*** Begin section ***
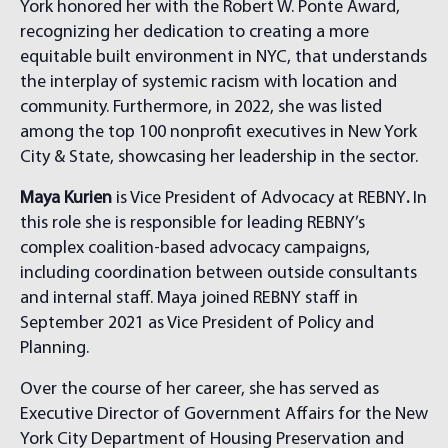
York honored her with the Robert W. Ponte Award,
recognizing her dedication to creating a more
equitable built environment in NYC, that understands
the interplay of systemic racism with location and
community. Furthermore, in 2022, she was listed
among the top 100 nonprofit executives in New York
City & State, showcasing her leadership in the sector.
Maya Kurien
is Vice President of Advocacy at REBNY
.
In
this role she is responsible for leading REBNY’s
complex coalition-based advocacy campaigns,
including coordination between outside consultants
and internal staff. Maya joined REBNY staff in
September 2021 as Vice President of Policy and
Planning.
Over the course of her career, she has served as
Executive Director of Government Affairs for the New
York City Department of Housing Preservation and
*** End section ***
■ Work task
Copy every line from the records above that contains the string "Maya".

■ Answer to the exercise
Maya Kurien
and internal staff. Maya joined REBNY staff in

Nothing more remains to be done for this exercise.